### Required work
Repeat the following entries exactly, excluding pictures.

Camera settings data:

-- -- --

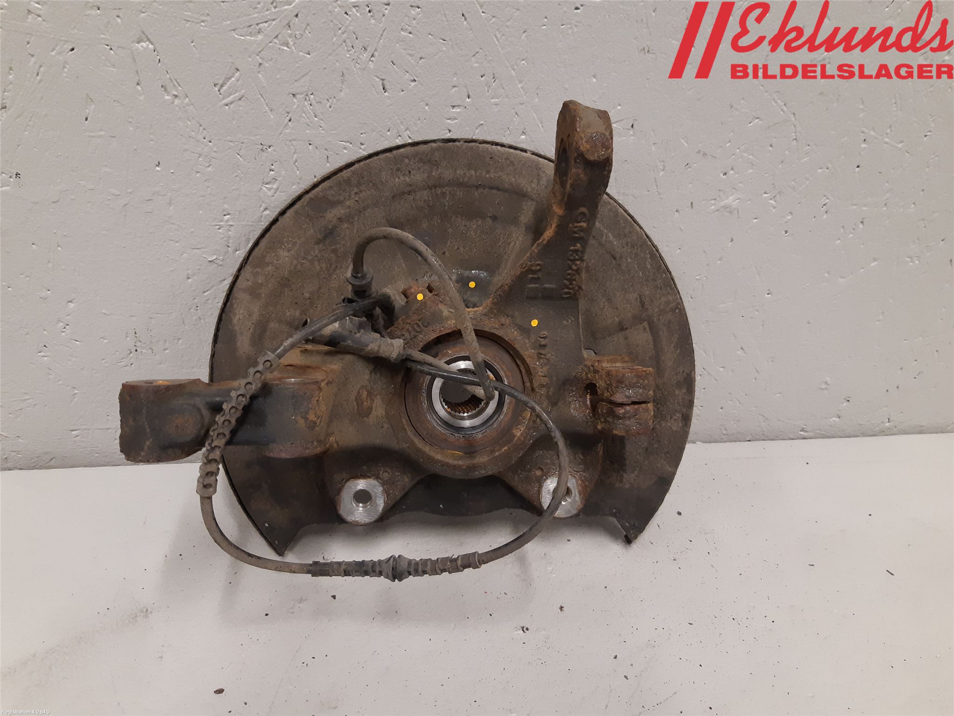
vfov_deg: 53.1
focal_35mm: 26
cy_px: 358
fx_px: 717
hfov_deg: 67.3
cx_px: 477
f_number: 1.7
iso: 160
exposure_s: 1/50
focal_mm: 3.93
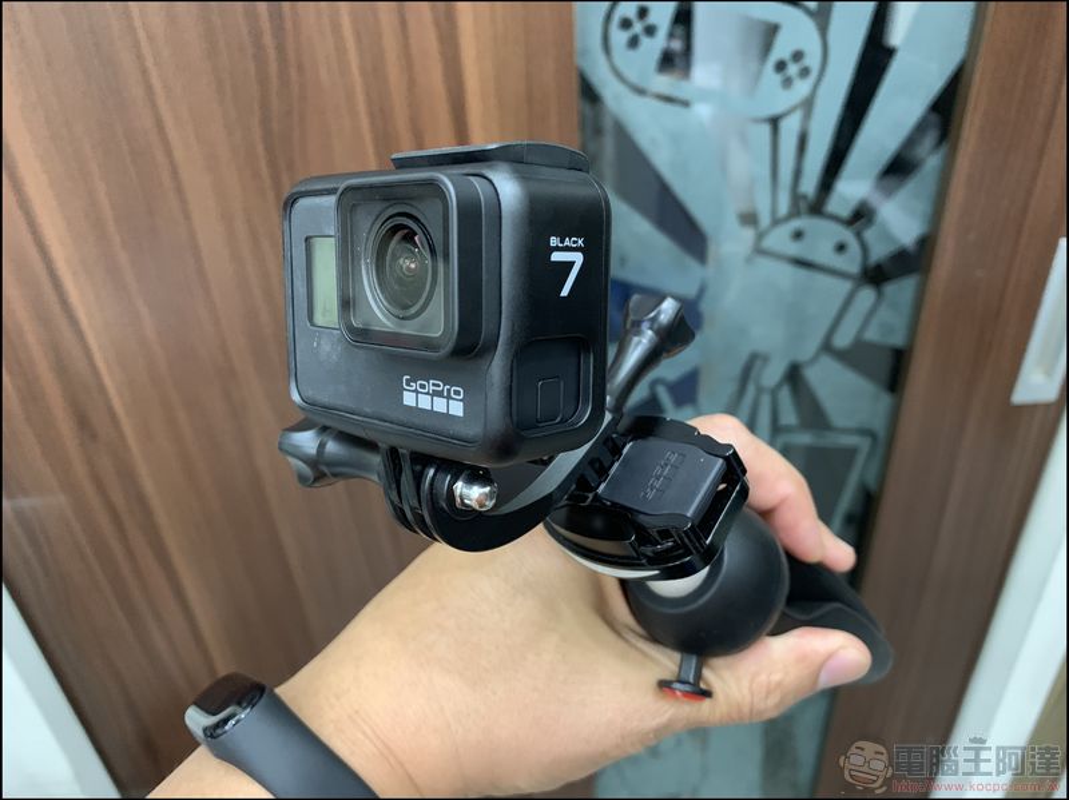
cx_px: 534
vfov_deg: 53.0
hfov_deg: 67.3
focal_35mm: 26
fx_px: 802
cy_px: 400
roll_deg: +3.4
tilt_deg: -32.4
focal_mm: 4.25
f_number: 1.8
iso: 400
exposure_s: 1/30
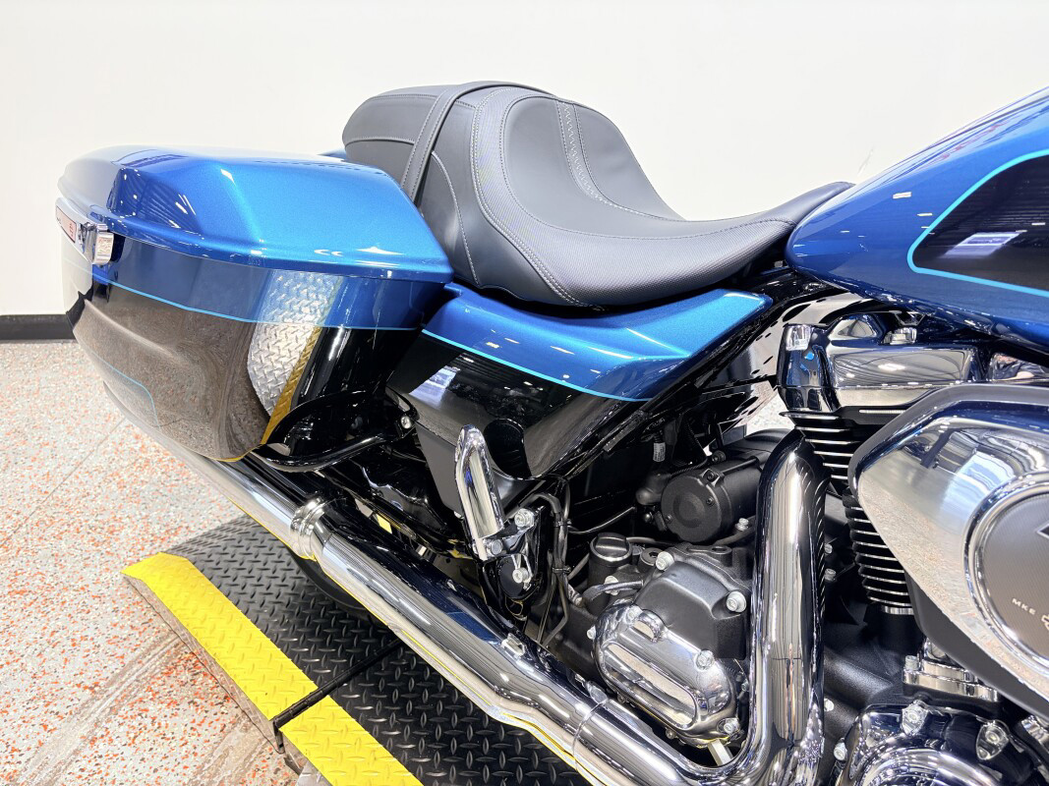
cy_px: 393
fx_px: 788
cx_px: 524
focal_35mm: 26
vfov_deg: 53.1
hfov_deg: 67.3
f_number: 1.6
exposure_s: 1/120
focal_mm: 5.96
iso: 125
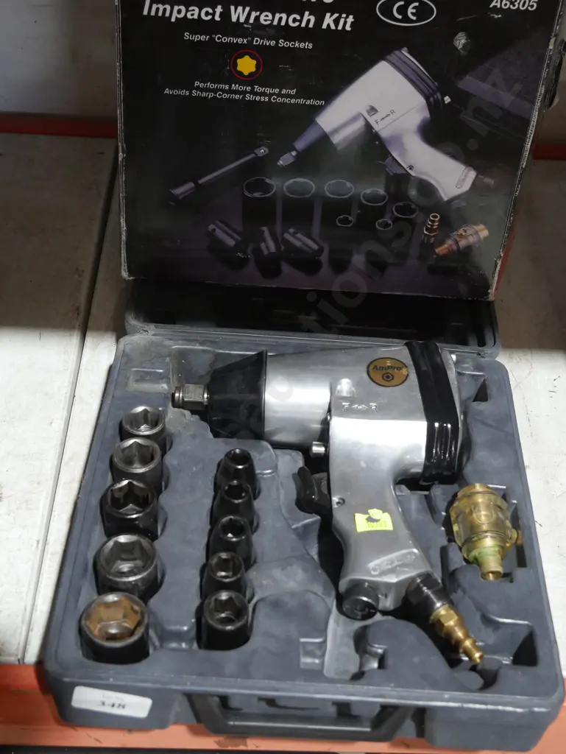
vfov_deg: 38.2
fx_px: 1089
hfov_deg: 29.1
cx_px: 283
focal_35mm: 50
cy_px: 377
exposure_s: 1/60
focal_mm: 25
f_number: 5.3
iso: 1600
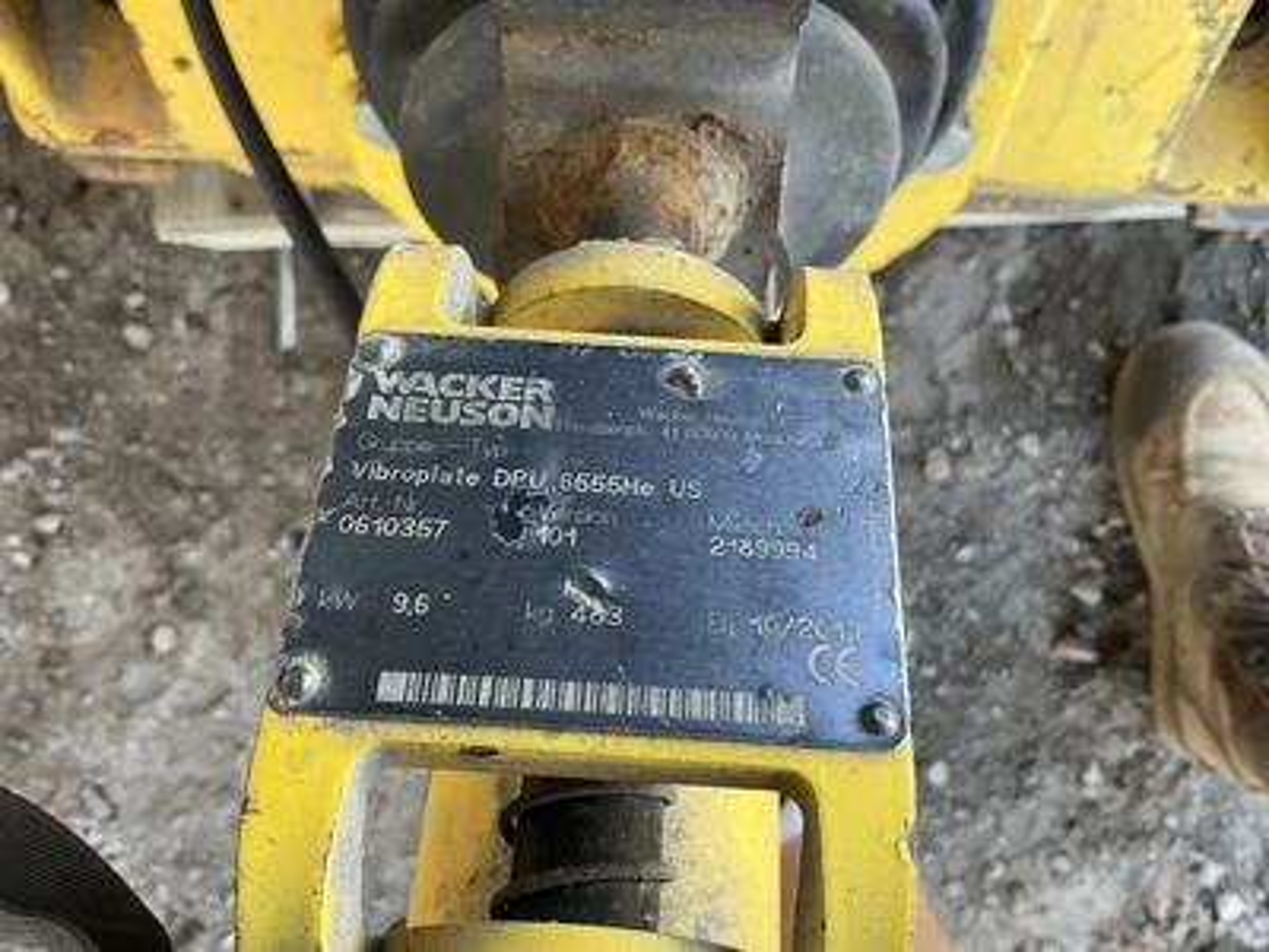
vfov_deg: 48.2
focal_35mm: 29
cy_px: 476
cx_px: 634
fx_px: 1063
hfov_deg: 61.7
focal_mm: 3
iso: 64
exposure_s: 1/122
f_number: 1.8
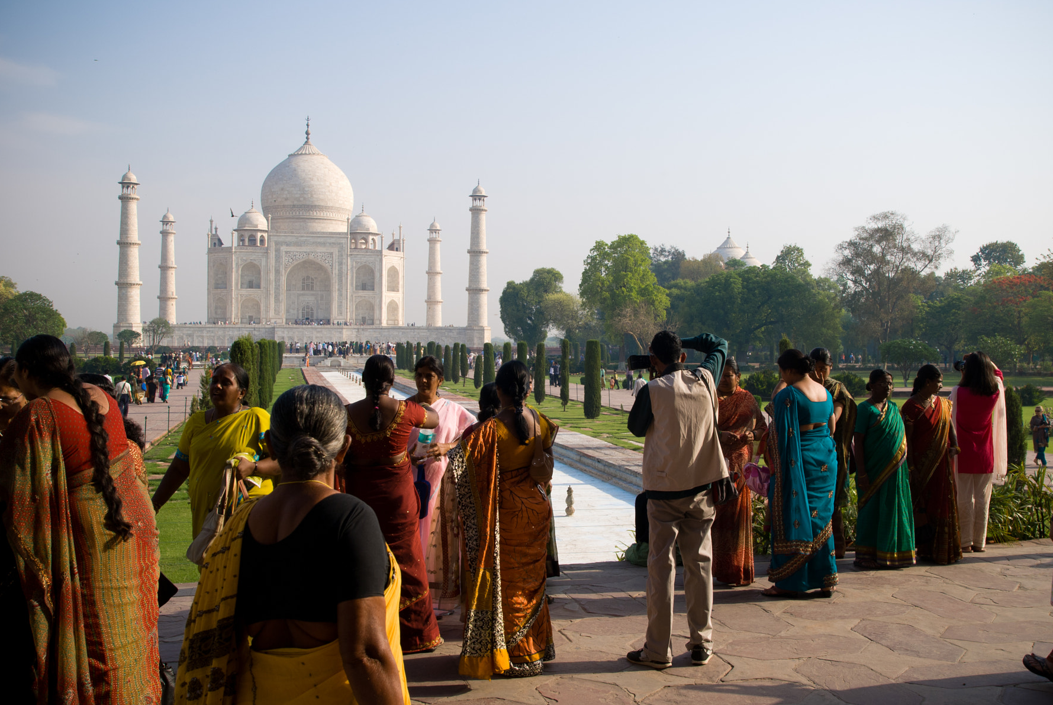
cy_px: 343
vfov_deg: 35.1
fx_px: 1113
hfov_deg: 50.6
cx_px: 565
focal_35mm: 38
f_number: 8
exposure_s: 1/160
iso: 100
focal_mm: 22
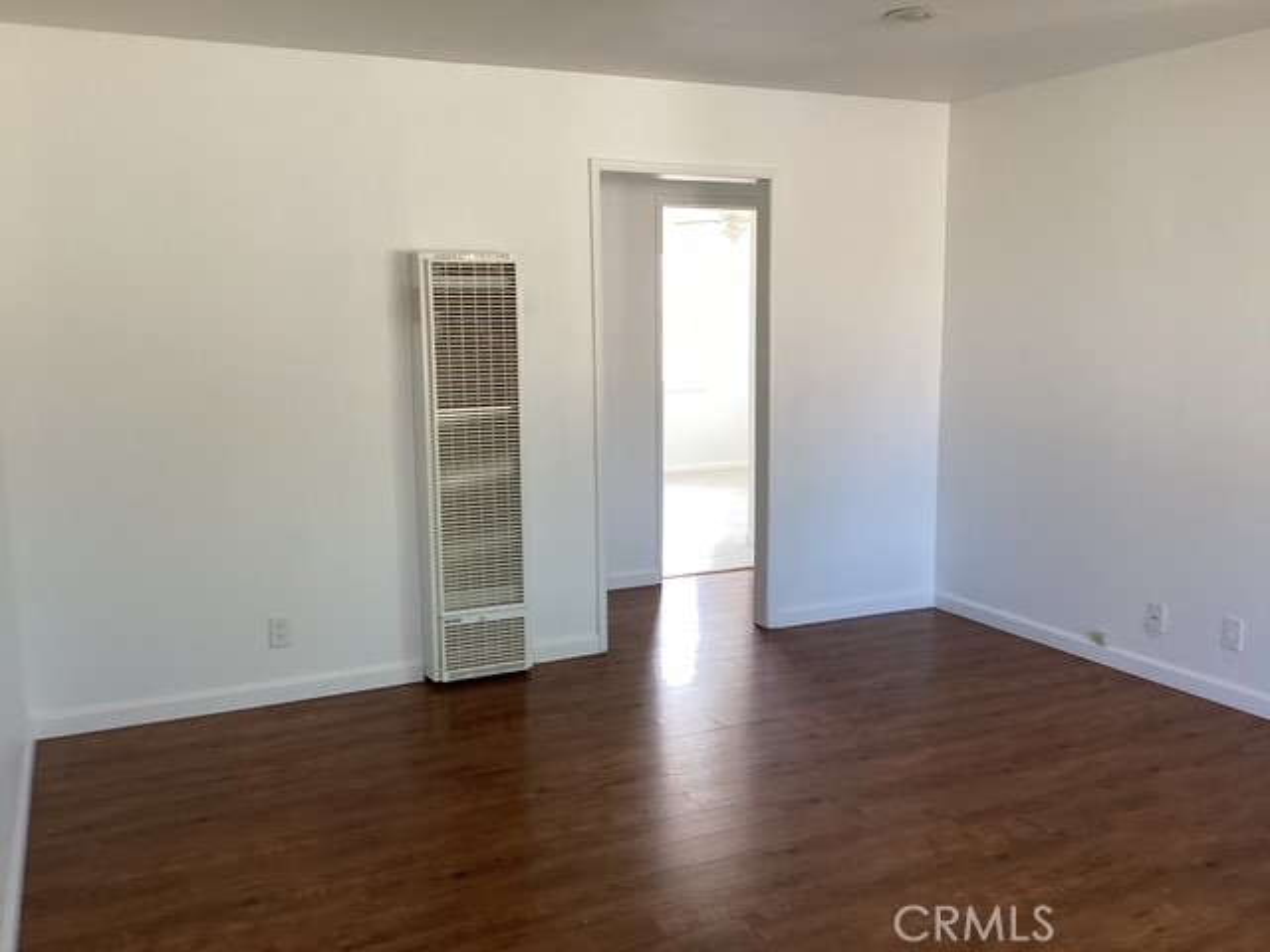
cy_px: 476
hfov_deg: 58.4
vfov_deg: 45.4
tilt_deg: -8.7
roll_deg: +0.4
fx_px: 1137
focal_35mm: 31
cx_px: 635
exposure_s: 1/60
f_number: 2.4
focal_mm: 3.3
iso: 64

-- -- --

### Solved problem
vfov_deg: 53.1
focal_35mm: 26
cy_px: 358
fx_px: 717
hfov_deg: 67.3
cx_px: 477
f_number: 1.7
iso: 160
exposure_s: 1/50
focal_mm: 3.93
cx_px: 534
vfov_deg: 53.0
hfov_deg: 67.3
focal_35mm: 26
fx_px: 802
cy_px: 400
roll_deg: +3.4
tilt_deg: -32.4
focal_mm: 4.25
f_number: 1.8
iso: 400
exposure_s: 1/30
cy_px: 393
fx_px: 788
cx_px: 524
focal_35mm: 26
vfov_deg: 53.1
hfov_deg: 67.3
f_number: 1.6
exposure_s: 1/120
focal_mm: 5.96
iso: 125
vfov_deg: 38.2
fx_px: 1089
hfov_deg: 29.1
cx_px: 283
focal_35mm: 50
cy_px: 377
exposure_s: 1/60
focal_mm: 25
f_number: 5.3
iso: 1600
vfov_deg: 48.2
focal_35mm: 29
cy_px: 476
cx_px: 634
fx_px: 1063
hfov_deg: 61.7
focal_mm: 3
iso: 64
exposure_s: 1/122
f_number: 1.8
cy_px: 343
vfov_deg: 35.1
fx_px: 1113
hfov_deg: 50.6
cx_px: 565
focal_35mm: 38
f_number: 8
exposure_s: 1/160
iso: 100
focal_mm: 22
cy_px: 476
hfov_deg: 58.4
vfov_deg: 45.4
tilt_deg: -8.7
roll_deg: +0.4
fx_px: 1137
focal_35mm: 31
cx_px: 635
exposure_s: 1/60
f_number: 2.4
focal_mm: 3.3
iso: 64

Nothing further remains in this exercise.